WETA Workshop is a physical effects company based in Miramar, New Zealand, known for producing effects for television and film. It was to have been responsible for producing physical effects for the theatrical Halo film, and provided the physical props used in the Landfall shorts directed by Neill Blomkamp.

About Weta Workshop[edit]

The Warthog made for the Halo film.
The fully functional, full-scale Warthog built by Weta Workshop.

Weta Workshop is situated in Wellington, New Zealand and is a comprehensive film and television effects facility that houses a large and varied skill base of creative technicians. Best known for their work on major film productions such as the Lord of the Rings film trilogy and Avatar, Weta Workshop is a four time Academy Award-winning company that offers services to all aspects of the creative industry including design, special make-up effects and prosthetics, creatures, armour, weapons, miniatures, prop building, large scale sculpture, display work and costuming.

Weta Workshop is co-owned by friends and colleagues Richard Taylor, Tania Rodger, Peter Jackson and Jamie Selkirk.

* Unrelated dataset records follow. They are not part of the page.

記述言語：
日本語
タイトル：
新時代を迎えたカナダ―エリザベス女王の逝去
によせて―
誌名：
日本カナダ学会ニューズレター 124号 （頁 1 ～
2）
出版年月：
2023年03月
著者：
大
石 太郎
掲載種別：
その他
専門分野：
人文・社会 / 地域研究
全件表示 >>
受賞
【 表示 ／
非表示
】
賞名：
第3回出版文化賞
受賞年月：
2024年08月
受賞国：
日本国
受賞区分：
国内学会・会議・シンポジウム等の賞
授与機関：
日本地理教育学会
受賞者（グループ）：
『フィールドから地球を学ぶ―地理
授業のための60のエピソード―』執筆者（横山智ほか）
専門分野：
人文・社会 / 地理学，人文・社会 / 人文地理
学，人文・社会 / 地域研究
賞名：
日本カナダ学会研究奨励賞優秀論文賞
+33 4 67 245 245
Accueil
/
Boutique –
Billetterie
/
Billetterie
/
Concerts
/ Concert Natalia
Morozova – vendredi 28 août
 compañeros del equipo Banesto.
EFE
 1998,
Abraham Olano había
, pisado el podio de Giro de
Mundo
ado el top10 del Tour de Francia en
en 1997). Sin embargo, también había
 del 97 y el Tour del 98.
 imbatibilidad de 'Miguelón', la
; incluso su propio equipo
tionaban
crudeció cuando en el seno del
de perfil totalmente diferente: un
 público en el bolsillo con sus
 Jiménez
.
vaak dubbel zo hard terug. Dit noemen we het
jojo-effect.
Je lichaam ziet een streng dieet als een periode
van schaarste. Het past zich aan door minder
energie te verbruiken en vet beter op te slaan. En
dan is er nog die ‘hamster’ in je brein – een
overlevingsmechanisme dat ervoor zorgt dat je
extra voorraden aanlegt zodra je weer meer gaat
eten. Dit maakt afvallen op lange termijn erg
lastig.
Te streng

They have gathered around them a like-minded team with a level of experience, enthusiasm and flexibility that enables Weta Workshop to tackle almost any creative challenge. Weta Workshop is closely associated with Weta Digital (three time Academy Award-winning company) and their complimentary relationship is reflected in their integrated approach towards solving specific film making issues and challenges. Weta Workshop also has a successful merchandising business, a chain mail making business and is currently producing its own television series.[1]

Weta Workshop is a 65,000 square foot facility in the suburb of Miramar, five minutes drive from the city's airport and 15 minutes from central Wellington. Weta Workshop is only a few minutes from Wellington's largest studio complex and affiliate business Stone Street Studios, and other associated film production services, including Weta Digital and Park Road Post, are also located nearby.

Weta Workshop is well known for their use of "Bigatures," models of places so large that using the term "miniature" is an oxymoron. Such places include the Helms Deep set and the Minas Tirith set (constructed for the Lord of the Rings films, both built in the same exact place. It may have been that bigatures would have been created of areas on Halo for the film.

Halo[edit]

Bungie employees "hunting cougars" outside the studio building with WETA-made replica weapons.

WETA Workshop produced weapon and equipment props for the Halo: Landfall short films, including replicas of the Battle Rifle and Gravity Hammer. A few of these replicas were auctioned off on eBay in July, 2011.[2][3] In early September 2009, a Bungie employee was carrying the replica Sniper Rifle in public. Mistaking it for an AK-47, a well-meaning bystander called the Kirkland police, leading to a temporary lockdown of Bungie Studios. This incident led to the Bungie.net homepage joke "we promise to keep our sniper rifles off the street."[4]

Weta Workshop also designed several Halo: Reach Mongoose ATVs for the Mountain Dew Honor The Code promotion.

Warthog[edit]

Weta Workshop's perhaps most major Halo-related product is an operational Warthog replica created for Halo: Landfall. Described as a "fully-functioning, four-wheel steering, powerful, off-road vehicle with a machine gun on the back", it is complete with raised suspension and is able to support an armored "marine" manning the chain gun, though it is difficult to stay in due to the lack of support. It is superficially near-identical to the actual Warthog, although the vehicle's suspension architecture is more conventional than that of its fictional counterpart due to obvious real-world engineering constraints involved with replicating the pre-2554 model's futuristic suspension. In their January 2009 issue, Official Xbox Magazine covered a story on editorial contributor Alistair Wallis, whom they sent to WETA Workshop to drive the Warthog. Alistair commented that "the windshield is game-accurate... with poor visibility."

As the only official Warthog replica in existence, it was reused in Halo 4: Forward Unto Dawn with minor superficial modifications.[5]